TensorFlow 简单验证码分类(基于K-means聚类)

本人之前做过一个基于SVM的验证码识别(https://blog.csdn.net/qq_42686550/article/details/81514233)
这次用相同的数据来制作一个非监督性学习的代码看看效果(效果没SVM好)
其中聚类问题的代码参考来自:https://blog.csdn.net/qq_40077103/article/details/82747283
Content:
1.聚类
2.获取数据
3.聚类代码

1. 什么是聚类
在这里插入图片描述
简单的说,聚类就是不断的计算欧氏距离,然后不断迭代直到中心点不在发生变化。聚类是一个较为简单的非监督性学习方法,这里我们用Google的TensorFlow来处理这个问题。 首先,数据源附上:链接:https://pan.baidu.com/s/1sC5HFDMAvm9uGpjm115EeQ
提取码:s29m
我已经把数据附上去了,里面是0-9 10个数字的图片格式:
在这里插入图片描述
共10个文件夹。
2.获取数据
首先,如何将JPG的图片变成适合机器学习的数字?

def get_feature(address,assume,dir, file,f,a):
    # assume is assume predict value
    f.write(assume)
    im = Image.open(address + dir + a + file)
    count = 0
    width, height = im.size
    for i in range(height):
        c = 0
        for j in range(width):
            if im.getpixel((j, i)) == 0: c += 1 #0即为黑色
        f.write(' %d' %c)
        count += 1
    for i in range(width):
        c = 0
        for j in range(height):
            if im.getpixel((i, j)) == 0: c += 1
        f.write(' %d' % c)
        count += 1
    f.write('\n')

原理很简单,图片size是9*16,我们分别从横向纵向去数有几个黑方框(图片已被二值化),举个列子,宽9,从第一列开始数过去数到第九列分别记录下每一列的黑色格子数,9+16=25, 每个图片就被赋予了25个特征.
这样我们就获得了一个记录了862个数字特征的txt文件.
然后我们需要将这个txt文件导入Python变成数组,原理就不写了很简单:

f = open('./train.txt')
line = f.readline()
data_list = []
while line:
    num = list(map(float,line.split()))
    data_list.append(num)
    line = f.readline()
f.close()
data_array = np.array(data_list)

3.聚类代码
数据导入后便是聚类代码了:
首先我们要初始化和设定一些量

N=862
K=10
variables=25
points = tf.Variable(data_array)
cluster_assignments = tf.Variable(tf.zeros([N], dtype=tf.int64))  # 样本归属聚类中心……
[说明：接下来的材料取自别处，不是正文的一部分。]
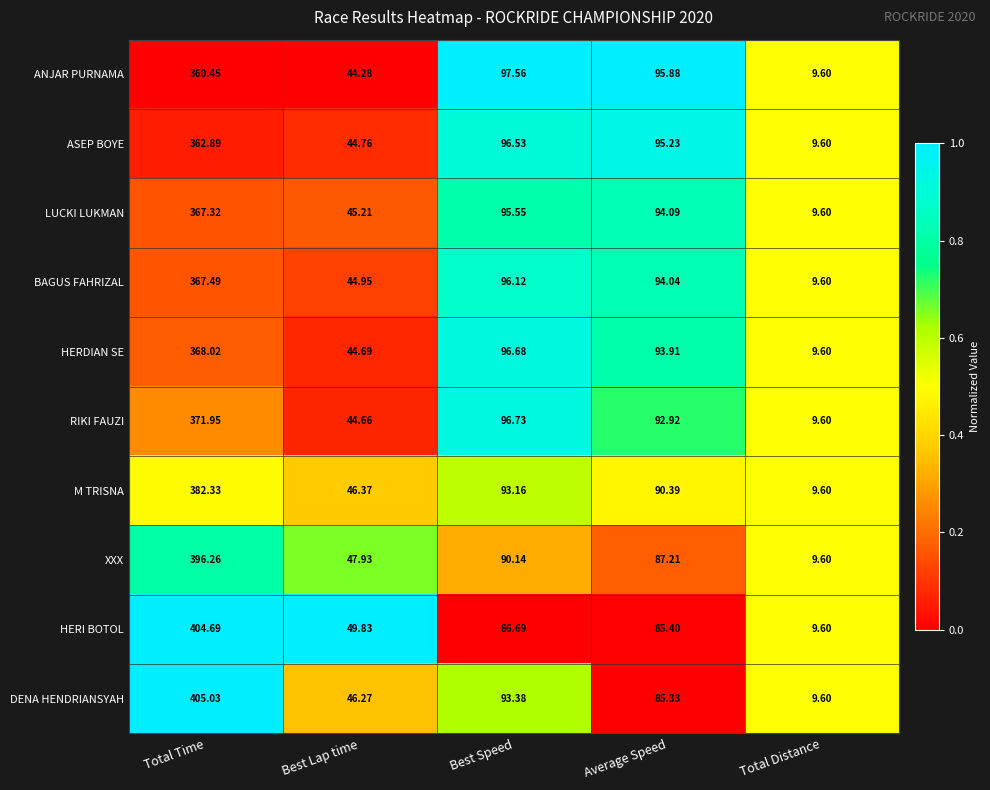

Between Best Lap time and Best Speed, which series saw the biggest shift?

ANJAR PURNAMA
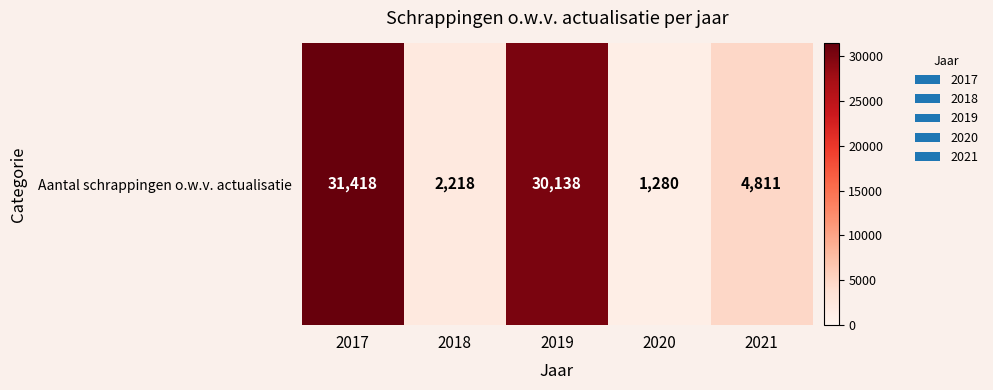

What is the minimum value shown in the chart?

1280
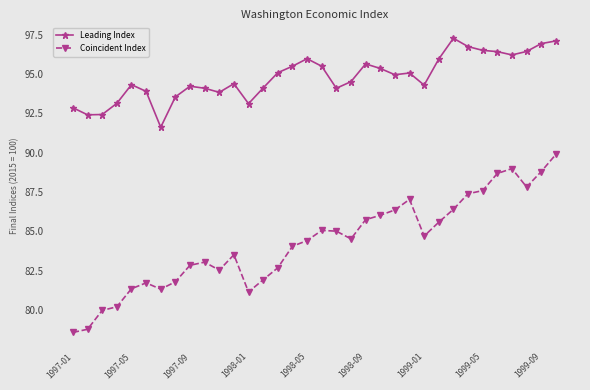

Which series has the widest spread of values?

Coincident Index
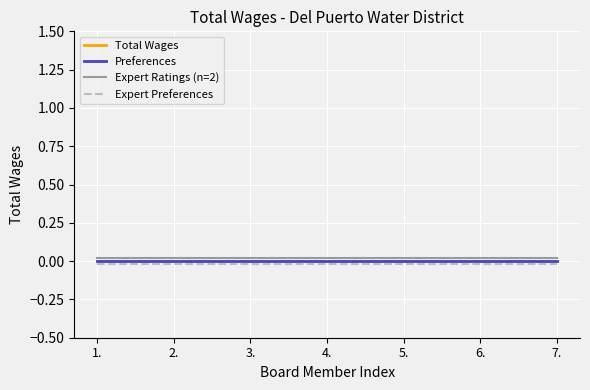

Reading left to right, transcribe all the data shown in this chart.

Total Wages: 1.=0.0	2.=0.0	3.=0.0	4.=0.0	5.=0.0	6.=0.0	7.=0.0
Preferences: 1.=0.0	2.=0.0	3.=0.0	4.=0.0	5.=0.0	6.=0.0	7.=0.0
Expert Ratings (n=2): 1.=0.0	2.=0.0	3.=0.0	4.=0.0	5.=0.0	6.=0.0	7.=0.0
Expert Preferences: 1.=-0.0	2.=-0.0	3.=-0.0	4.=-0.0	5.=-0.0	6.=-0.0	7.=-0.0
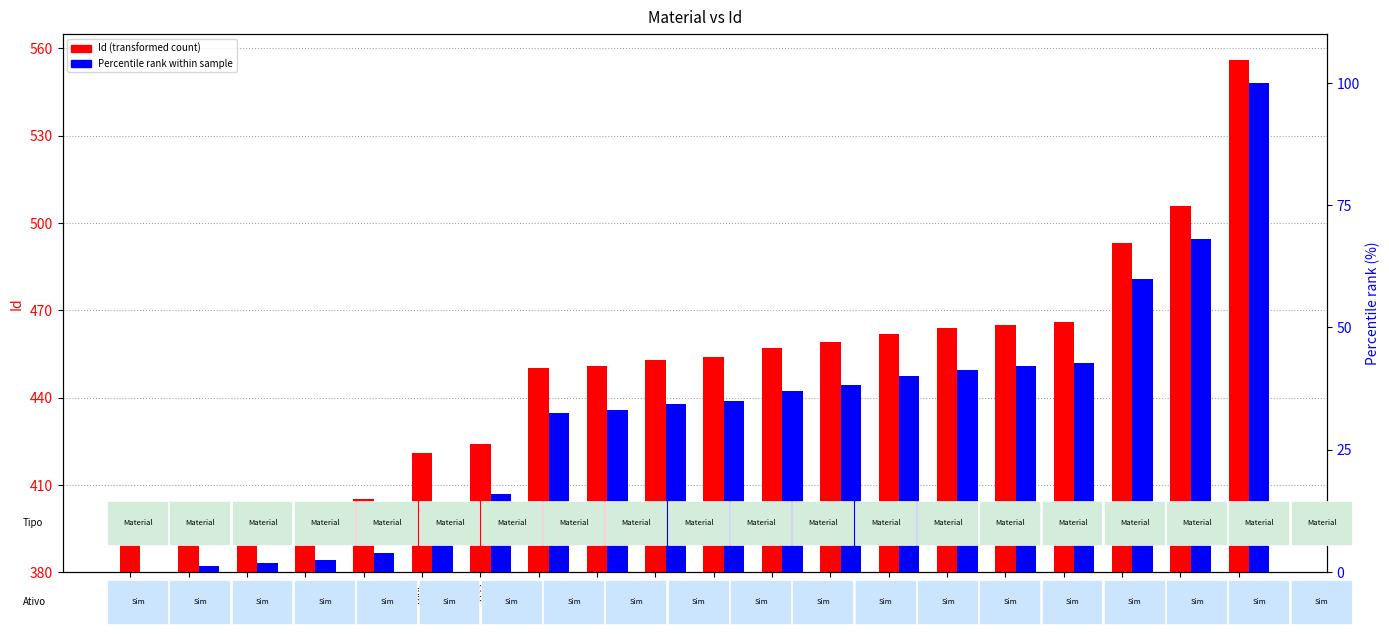

The value of Id (transformed count) at 6625 is 250.3. True or false?

False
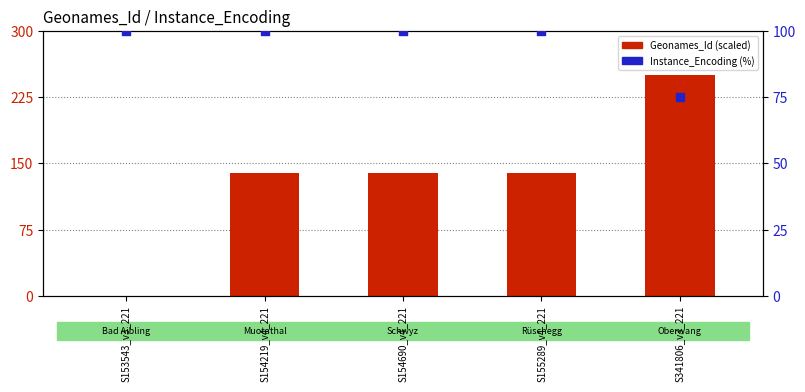

What are all the series names shown in the legend?

Geonames_Id (scaled), Instance_Encoding (%)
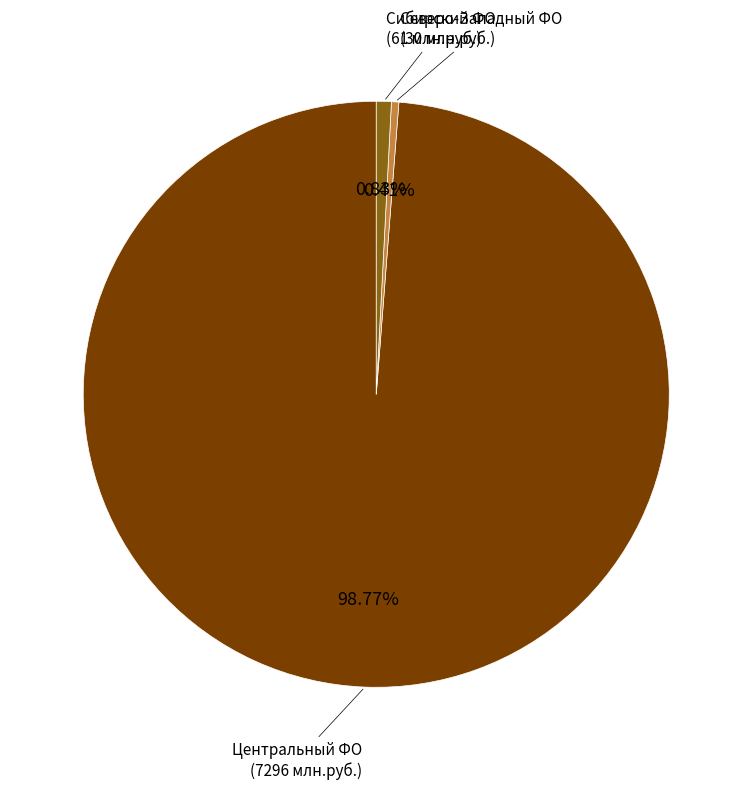

Does any single category account for the majority?

Yes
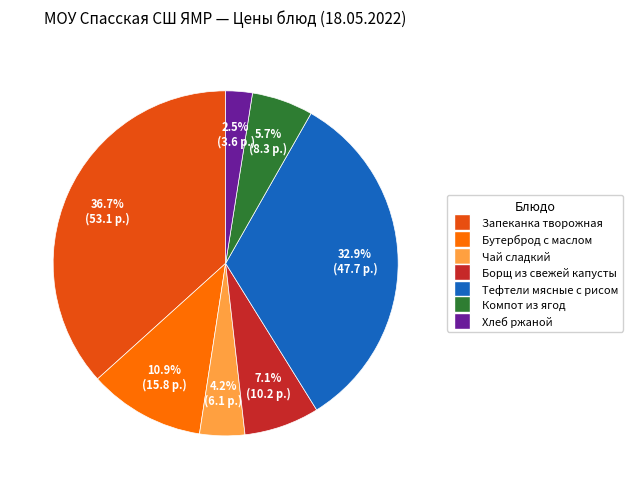

Is there a majority slice in this chart?

No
centroids = tf.Variable(tf.slice(points.initialized_value(), [0, 0], [K, variables]))  # 初始聚类中心……
sess = tf.Session()
sess.run(tf.global_variables_initializer())

sess.run(centroids)
rep_centroids = tf.reshape(tf.tile(centroids, [N, 1]), [N, K, variables])
rep_points = tf.reshape(tf.tile(points, [1, K]), [N, K, variables])
sum_squares = tf.reduce_sum(tf.square(rep_points - rep_centroids),
reduction_indices=2)	#计算欧氏距离
best_centroids = tf.argmin(sum_squares, 1)           # 样本对应的聚类中心索引
did_assignments_change = tf.reduce_any(tf.not_equal(best_centroids, cluster_assignments))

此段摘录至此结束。